A failed task message containing paths, account names, internal system details, or secrets could be saved into a report that other skills or agents may treat as shareable.
The shareable ops health report can persist recent task command names and error messages into interchange/monitoring/ops/health.md. Error text may contain sensitive operational details, and this conflicts with the stated ops/state separation.
ops/ files contain ZERO actual costs, token counts, or user data ... status.recent_errors.map(e => `- ${e.command}: ${e.error || 'unknown error'}`)Keep ops/health.md to high-level indicators only, move command/error details to the private state reports, and redact or require opt-in before writing error messages to interchange files.
If the local sibling interchange module is missing, outdated, or tampered with, report generation could fail or behave differently from what this skill’s artifacts show.
The refresh path depends on a sibling module outside the provided skill manifest and package.json dependencies.

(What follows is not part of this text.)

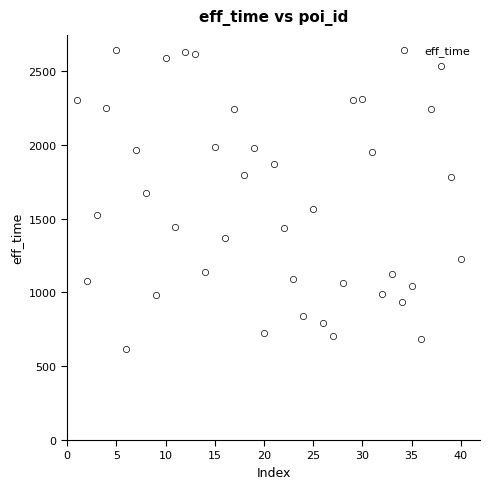

What is the range of X values (max minus min)?

39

This appears purpose-aligned for OpenClaw interchange generation, but it means refresh executes code not reviewed in this artifact set.
import { writeMd } from '../../interchange/src/index.js';Use a declared, pinned package or include the helper in the reviewed artifact set, and verify the local OpenClaw interchange module before running refresh.
A mistaken restore could overwrite the local monitoring history used for reports.
The restore command explicitly copies a selected backup over the monitoring database. This is a disclosed backup/restore feature, but it is a persistent data mutation without an in-code confirmation step.
const dest = dbPath || DEFAULT_DB_PATH; ... fs.copyFileSync(backupPath, dest);
Only run restore after confirming the backup file and keep a current backup before replacing the monitoring database.